» **BRIEF**: Reproduce the text of all the records below word for word, omitting the pictures.

» **WORKING DATA**:
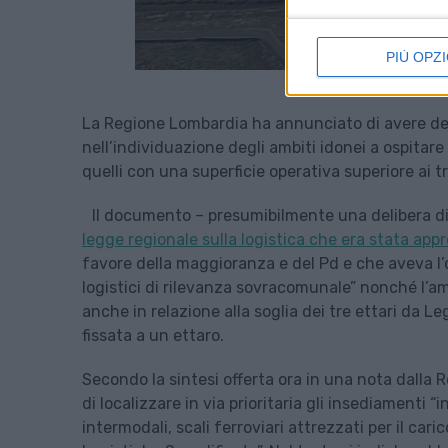
PIÙ OPZI
La Regione Lombardia ha annunciato di avere defi
nell’individuazione degli ambiti idonei a ospitare
quelli con una superficie operativa superiore ai tr
Il documento – presumibilmente una delibera d
legge regionale sulla logistica che era stata appr
favore della maggioranza e del Pd e che aveva l’o
logistici di rilevanza sovracomunale” nonché l’ampl
anche in relazione alla soglia dei tre ettari da
fissata a un ettaro.
Secondo la sintesi offerta ora in una nota dalla 
di localizzare in via prioritaria gli insediamenti “
intermodali, scali ferroviari attrezzati per il cari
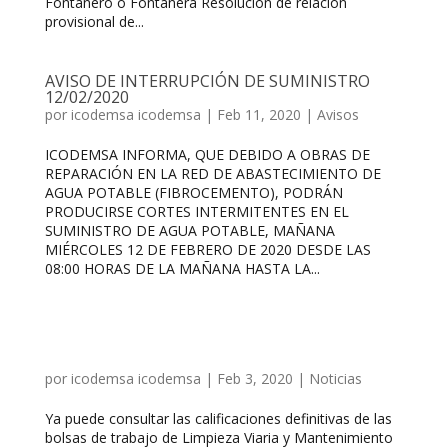
Fontanero o Fontanera Resolución de relación
provisional de...
AVISO DE INTERRUPCIÓN DE SUMINISTRO
12/02/2020
por
icodemsa icodemsa
|
Feb 11, 2020
|
Avisos
ICODEMSA INFORMA, QUE DEBIDO A OBRAS DE
REPARACIÓN EN LA RED DE ABASTECIMIENTO DE
AGUA POTABLE (FIBROCEMENTO), PODRÁN
PRODUCIRSE CORTES INTERMITENTES EN EL
SUMINISTRO DE AGUA POTABLE, MAÑANA
MIÉRCOLES 12 DE FEBRERO DE 2020 DESDE LAS
08:00 HORAS DE LA MAÑANA HASTA LA...
por
icodemsa icodemsa
|
Feb 3, 2020
|
Noticias
Ya puede consultar las calificaciones definitivas de las
bolsas de trabajo de Limpieza Viaria y Mantenimiento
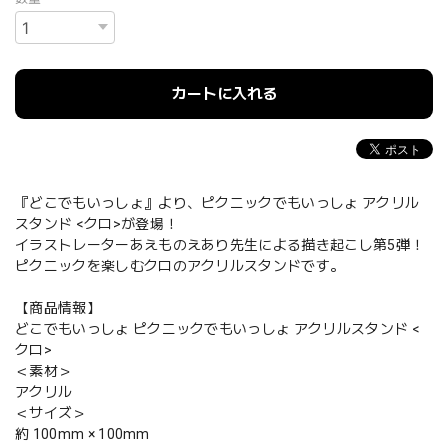
カートに入れる
『どこでもいっしょ』より、ピクニックでもいっしょ アクリル
スタンド <クロ>が登場！
イラストレーターあえものえあり先生による描き起こし第5弾！
ピクニックを楽しむクロのアクリルスタンドです。
【商品情報】
どこでもいっしょ ピクニックでもいっしょ アクリルスタンド <
クロ>
＜素材＞
アクリル
＜サイズ＞
約 100mm × 100mm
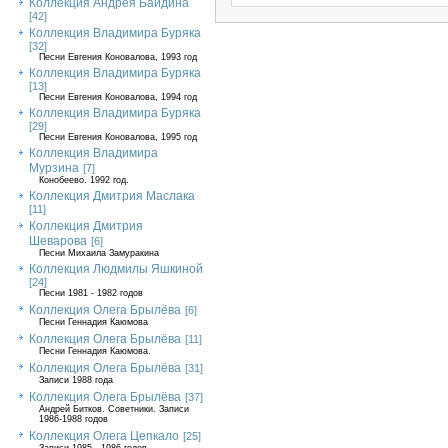
Коллекция Андрея Байдина
[42]
Коллекция Владимира Буряка
[32]
Песни Евгения Коновалова, 1993 год
Коллекция Владимира Буряка
[13]
Песни Евгения Коновалова, 1994 год
Коллекция Владимира Буряка
[29]
Песни Евгения Коновалова, 1995 год
Коллекция Владимира
Мурзина
[7]
Конобеево. 1992 год.
Коллекция Дмитрия Маслака
[11]
Коллекция Дмитрия
Шеварова
[6]
Песни Михаила Замуракина
Коллекция Людмилы Яшкиной
[24]
Песни 1981 - 1982 годов
Коллекция Олега Брылёва
[6]
Песни Геннадия Каюмова
Коллекция Олега Брылёва
[11]
Песни Геннадия Каюмова.
Коллекция Олега Брылёва
[31]
Записи 1988 года
Коллекция Олега Брылёва
[37]
Андрей Битков. Советники. Записи
1986-1988 годов
Коллекция Олега Цепкало
[25]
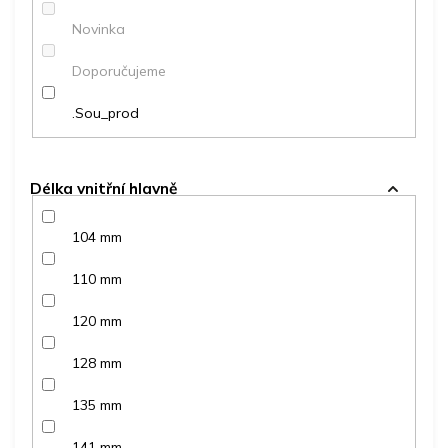
ů
Novinka
Doporučujeme
.Sou_prod
Délka vnitřní hlavně
104 mm
110 mm
120 mm
128 mm
135 mm
141 mm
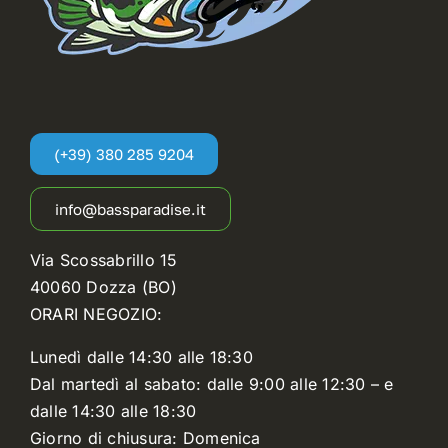
(+39) 380 285 9204
info@bassparadise.it
Via Scossabrillo 15
40060 Dozza (BO)
ORARI NEGOZIO:
Lunedì dalle 14:30 alle 18:30
Dal martedì al sabato: dalle 9:00 alle 12:30 – e
dalle 14:30 alle 18:30
Giorno di chiusura: Domenica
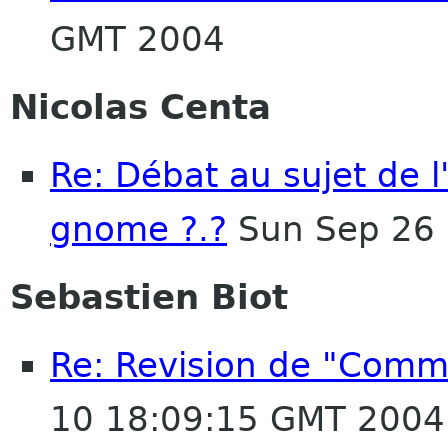
GMT 2004
Nicolas Centa
Re: Débat au sujet de 
gnome ?.?
Sun Sep 26 
Sebastien Biot
Re: Revision de "Comm
10 18:09:15 GMT 2004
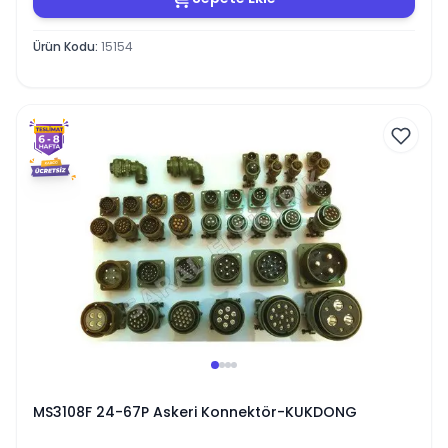
Ürün Kodu
:
15154
MS3108F 24-67P Askeri Konnektör-KUKDONG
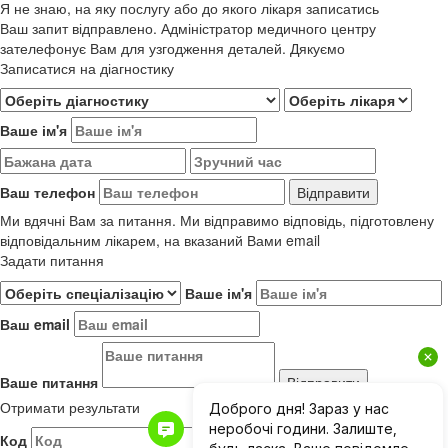
Я не знаю, на яку послугу або до якого лікаря записатись
Ваш запит відправлено. Адміністратор медичного центру
зателефонує Вам для узгодження деталей. Дякуємо
Записатися на діагностику
Ваше ім'я
Ваш телефон
Ми вдячні Вам за питання. Ми відправимо відповідь, підготовлену
відповідальним лікарем, на вказаний Вами email
Задати питання
Ваше ім'я
Ваш email
Ваше питання
Отримати результати
Код
Результати до 01.06.2019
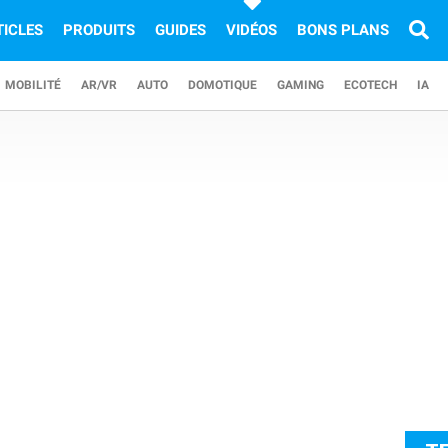
TICLES
PRODUITS
GUIDES
VIDÉOS
BONS PLANS
MOBILITÉ
AR/VR
AUTO
DOMOTIQUE
GAMING
ECOTECH
IA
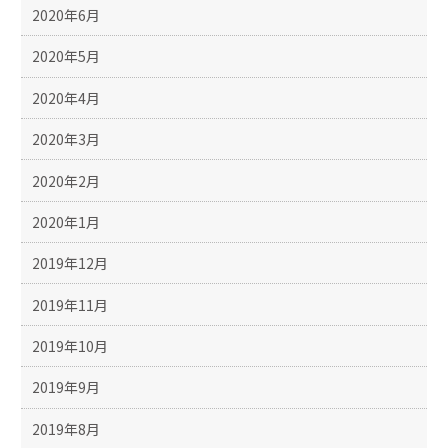
2020年6月
2020年5月
2020年4月
2020年3月
2020年2月
2020年1月
2019年12月
2019年11月
2019年10月
2019年9月
2019年8月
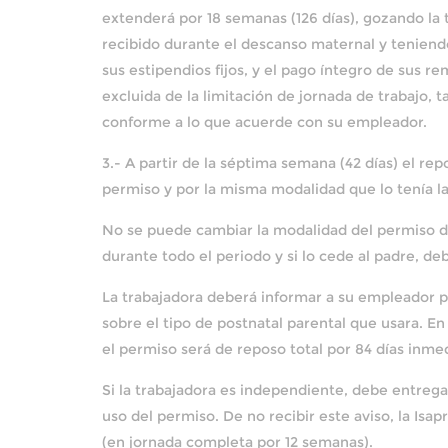
extenderá por 18 semanas (126 días), gozando la 
recibido durante el descanso maternal y tenien
sus estipendios fijos, y el pago íntegro de sus r
excluida de la limitación de jornada de trabajo, 
conforme a lo que acuerde con su empleador.
3.- A partir de la séptima semana (42 días) el rep
permiso y por la misma modalidad que lo tenía la
No se puede cambiar la modalidad del permiso dura
durante todo el periodo y si lo cede al padre, de
La trabajadora deberá informar a su empleador po
sobre el tipo de postnatal parental que usara. En
el permiso será de reposo total por 84 días inme
Si la trabajadora es independiente, debe entregar
uso del permiso. De no recibir este aviso, la Isa
(en jornada completa por 12 semanas).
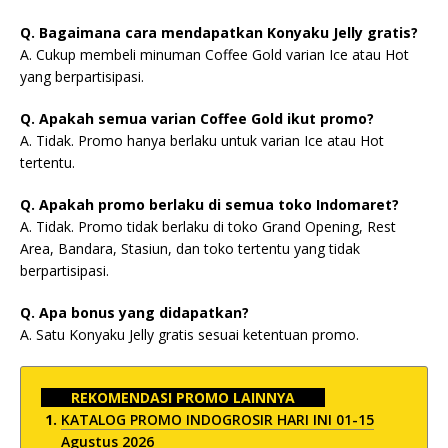
Q. Bagaimana cara mendapatkan Konyaku Jelly gratis?
A. Cukup membeli minuman Coffee Gold varian Ice atau Hot
yang berpartisipasi.
Q. Apakah semua varian Coffee Gold ikut promo?
A. Tidak. Promo hanya berlaku untuk varian Ice atau Hot
tertentu.
Q. Apakah promo berlaku di semua toko Indomaret?
A. Tidak. Promo tidak berlaku di toko Grand Opening, Rest
Area, Bandara, Stasiun, dan toko tertentu yang tidak
berpartisipasi.
Q. Apa bonus yang didapatkan?
A. Satu Konyaku Jelly gratis sesuai ketentuan promo.
REKOMENDASI PROMO LAINNYA
KATALOG PROMO INDOGROSIR HARI INI 01-15
Agustus 2026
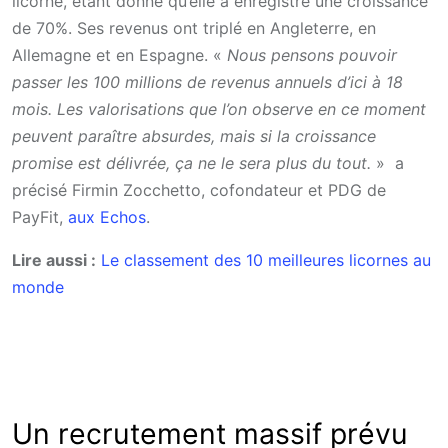
licorne, étant donné qu’elle a enregistré une croissance
de 70%. Ses revenus ont triplé en Angleterre, en
Allemagne et en Espagne. «
Nous pensons pouvoir
passer les 100 millions de revenus annuels d’ici à 18
mois. Les valorisations que l’on observe en ce moment
peuvent paraître absurdes, mais si la croissance
promise est délivrée, ça ne le sera plus du tout.
» a
précisé
Firmin Zocchetto, cofondateur et PDG de
PayFit
,
aux Echos
.
Lire aussi :
Le classement des 10 meilleures licornes au
monde
Un recrutement massif prévu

» **EXPECTED ANSWER**:
PIÙ OPZI
La Regione Lombardia ha annunciato di avere defi
nell’individuazione degli ambiti idonei a ospitare
quelli con una superficie operativa superiore ai tr
Il documento – presumibilmente una delibera d
legge regionale sulla logistica che era stata appr
favore della maggioranza e del Pd e che aveva l’o
logistici di rilevanza sovracomunale” nonché l’ampl
anche in relazione alla soglia dei tre ettari da
fissata a un ettaro.
Secondo la sintesi offerta ora in una nota dalla 
di localizzare in via prioritaria gli insediamenti “
intermodali, scali ferroviari attrezzati per il cari
Fontanero o Fontanera Resolución de relación
provisional de...
AVISO DE INTERRUPCIÓN DE SUMINISTRO
12/02/2020
por
icodemsa icodemsa
|
Feb 11, 2020
|
Avisos
ICODEMSA INFORMA, QUE DEBIDO A OBRAS DE
REPARACIÓN EN LA RED DE ABASTECIMIENTO DE
AGUA POTABLE (FIBROCEMENTO), PODRÁN
PRODUCIRSE CORTES INTERMITENTES EN EL
SUMINISTRO DE AGUA POTABLE, MAÑANA
MIÉRCOLES 12 DE FEBRERO DE 2020 DESDE LAS
08:00 HORAS DE LA MAÑANA HASTA LA...
por
icodemsa icodemsa
|
Feb 3, 2020
|
Noticias
Ya puede consultar las calificaciones definitivas de las
bolsas de trabajo de Limpieza Viaria y Mantenimiento
カートに入れる
『どこでもいっしょ』より、ピクニックでもいっしょ アクリル
スタンド <クロ>が登場！
イラストレーターあえものえあり先生による描き起こし第5弾！
ピクニックを楽しむクロのアクリルスタンドです。
【商品情報】
どこでもいっしょ ピクニックでもいっしょ アクリルスタンド <
クロ>
＜素材＞
アクリル
＜サイズ＞
約 100mm × 100mm
Коллекция Андрея Байдина
[42]
Коллекция Владимира Буряка
[32]
Песни Евгения Коновалова, 1993 год
Коллекция Владимира Буряка
[13]
Песни Евгения Коновалова, 1994 год
Коллекция Владимира Буряка
[29]
Песни Евгения Коновалова, 1995 год
Коллекция Владимира
Мурзина
[7]
Конобеево. 1992 год.
Коллекция Дмитрия Маслака
[11]
Коллекция Дмитрия
Шеварова
[6]
Песни Михаила Замуракина
Коллекция Людмилы Яшкиной
[24]
Песни 1981 - 1982 годов
Коллекция Олега Брылёва
[6]
Песни Геннадия Каюмова
Коллекция Олега Брылёва
[11]
Песни Геннадия Каюмова.
Коллекция Олега Брылёва
[31]
Записи 1988 года
Коллекция Олега Брылёва
[37]
Андрей Битков. Советники. Записи
1986-1988 годов
Коллекция Олега Цепкало
[25]
ů
Novinka
Doporučujeme
.Sou_prod
Délka vnitřní hlavně
104 mm
110 mm
120 mm
128 mm
135 mm
141 mm
(+39) 380 285 9204
info@bassparadise.it
Via Scossabrillo 15
40060 Dozza (BO)
ORARI NEGOZIO:
Lunedì dalle 14:30 alle 18:30
Dal martedì al sabato: dalle 9:00 alle 12:30 – e
dalle 14:30 alle 18:30
Giorno di chiusura: Domenica
GMT 2004
Nicolas Centa
Re: Débat au sujet de 
gnome ?.?
Sun Sep 26 
Sebastien Biot
Re: Revision de "Comm
10 18:09:15 GMT 2004
Ürün Kodu
:
15154
MS3108F 24-67P Askeri Konnektör-KUKDONG
Я не знаю, на яку послугу або до якого лікаря записатись
Ваш запит відправлено. Адміністратор медичного центру
зателефонує Вам для узгодження деталей. Дякуємо
Записатися на діагностику
Ваше ім'я
Ваш телефон
Ми вдячні Вам за питання. Ми відправимо відповідь, підготовлену
відповідальним лікарем, на вказаний Вами email
Задати питання
Ваше ім'я
Ваш email
Ваше питання
Отримати результати
Код
Результати до 01.06.2019
TICLES
PRODUITS
GUIDES
VIDÉOS
BONS PLANS
MOBILITÉ
AR/VR
AUTO
DOMOTIQUE
GAMING
ECOTECH
IA
2020年6月
2020年5月
2020年4月
2020年3月
2020年2月
2020年1月
2019年12月
2019年11月
2019年10月
2019年9月
2019年8月
extenderá por 18 semanas (126 días), gozando la 
recibido durante el descanso maternal y tenien
sus estipendios fijos, y el pago íntegro de sus r
excluida de la limitación de jornada de trabajo, 
conforme a lo que acuerde con su empleador.
3.- A partir de la séptima semana (42 días) el rep
permiso y por la misma modalidad que lo tenía la
No se puede cambiar la modalidad del permiso dura
durante todo el periodo y si lo cede al padre, de
La trabajadora deberá informar a su empleador po
sobre el tipo de postnatal parental que usara. En
el permiso será de reposo total por 84 días inme
Si la trabajadora es independiente, debe entregar
uso del permiso. De no recibir este aviso, la Isa
(en jornada completa por 12 semanas).
Q. Bagaimana cara mendapatkan Konyaku Jelly gratis?
A. Cukup membeli minuman Coffee Gold varian Ice atau Hot
yang berpartisipasi.
Q. Apakah semua varian Coffee Gold ikut promo?
A. Tidak. Promo hanya berlaku untuk varian Ice atau Hot
tertentu.
Q. Apakah promo berlaku di semua toko Indomaret?
A. Tidak. Promo tidak berlaku di toko Grand Opening, Rest
Area, Bandara, Stasiun, dan toko tertentu yang tidak
berpartisipasi.
Q. Apa bonus yang didapatkan?
A. Satu Konyaku Jelly gratis sesuai ketentuan promo.
REKOMENDASI PROMO LAINNYA
KATALOG PROMO INDOGROSIR HARI INI 01-15
Agustus 2026
licorne, étant donné qu’elle a enregistré une croissance
de 70%. Ses revenus ont triplé en Angleterre, en
Allemagne et en Espagne. «
Nous pensons pouvoir
passer les 100 millions de revenus annuels d’ici à 18
mois. Les valorisations que l’on observe en ce moment
peuvent paraître absurdes, mais si la croissance
promise est délivrée, ça ne le sera plus du tout.
» a
précisé
Firmin Zocchetto, cofondateur et PDG de
PayFit
,
aux Echos
.
Lire aussi :
Le classement des 10 meilleures licornes au
monde
Un recrutement massif prévu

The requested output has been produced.